In real world conditions, this could be just 66 to 80 per cent, which means one in every three would be falsely tested as negative.
Pitfalls mar antibody tests too
It is portable, faster and cost-effective. But it isn’t a diagnostic tool and can, at best, be used for research. The reason for this is simple. Our body develops antibodies only after a week or 10 days of being infected by a pathogen.
Since rapid antibody test works by sensing these antibodies, it often fails to diagnose active cases. In a study posted on preprint server medRxiv on April 20, researchers from Oxford University analysed nine COVID-19 rapid tests used in UK.
Their specificity was good, between 85 and 100 per cent, but sensitivity was low, between 55 and 85 per cent. Due to low sensitivity, a positive result would indicate that the person was infected and had antibodies against the virus. But in case of a negative result, it is difficult to rule out if the person is infected. Thus, researchers said these tests are good for population-level surveys, but inadequate for patient applications.
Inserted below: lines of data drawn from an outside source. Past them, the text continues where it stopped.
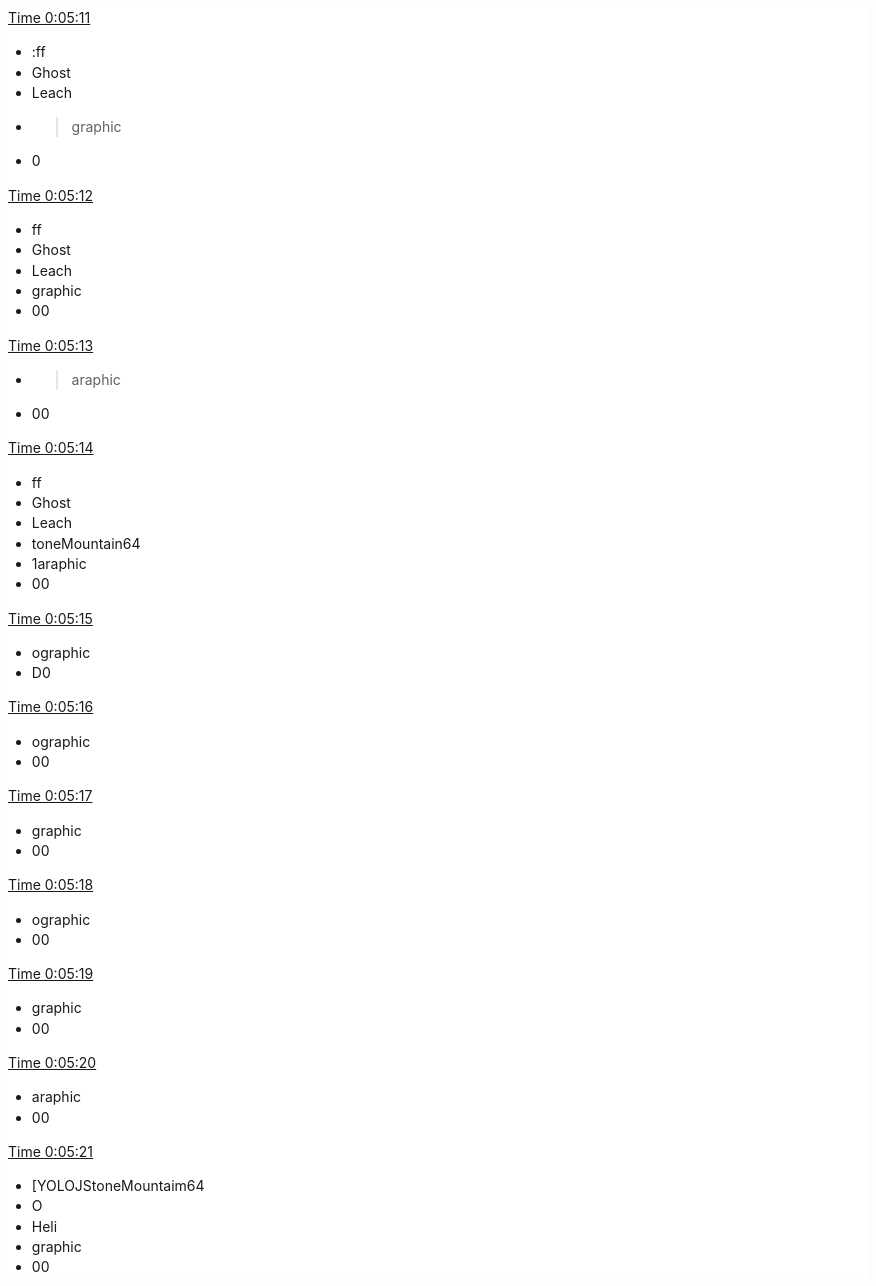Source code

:  [Time 0:05:11](https://youtu.be/lKY1eDtlgjM?t=306) 
- :ff 
- Ghost 
- Leach 
- >graphic 
- 0 

 [Time 0:05:12](https://youtu.be/lKY1eDtlgjM?t=307) 
- ff 
- Ghost 
- Leach 
- graphic 
- 00 

 [Time 0:05:13](https://youtu.be/lKY1eDtlgjM?t=308) 
- >araphic 
- 00 

 [Time 0:05:14](https://youtu.be/lKY1eDtlgjM?t=309) 
- ff 
- Ghost 
- Leach 
- toneMountain64 
- 1araphic 
- 00 

 [Time 0:05:15](https://youtu.be/lKY1eDtlgjM?t=310) 
- ographic 
- D0 

 [Time 0:05:16](https://youtu.be/lKY1eDtlgjM?t=311) 
- ographic 
- 00 

 [Time 0:05:17](https://youtu.be/lKY1eDtlgjM?t=312) 
- graphic 
- 00 

 [Time 0:05:18](https://youtu.be/lKY1eDtlgjM?t=313) 
- ographic 
- 00 

 [Time 0:05:19](https://youtu.be/lKY1eDtlgjM?t=314) 
- graphic 
- 00 

 [Time 0:05:20](https://youtu.be/lKY1eDtlgjM?t=315) 
- araphic 
- 00 

 [Time 0:05:21](https://youtu.be/lKY1eDtlgjM?t=316) 
- [YOLOJStoneMountaim64 
- O 
- Heli 
- graphic 
- 00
The unreliability of antibody tests has been long known. In the case of influenza, its sensitivity is as low as 70 to 75 per cent and thus false negative results are a major concern.
Tests for dengue have variable performance, depending on the developer, serotype, medical history and duration of sickness. Even pregnancy kits that have been in use since 1976 and are generally considered reliable, have not been validated for reliability.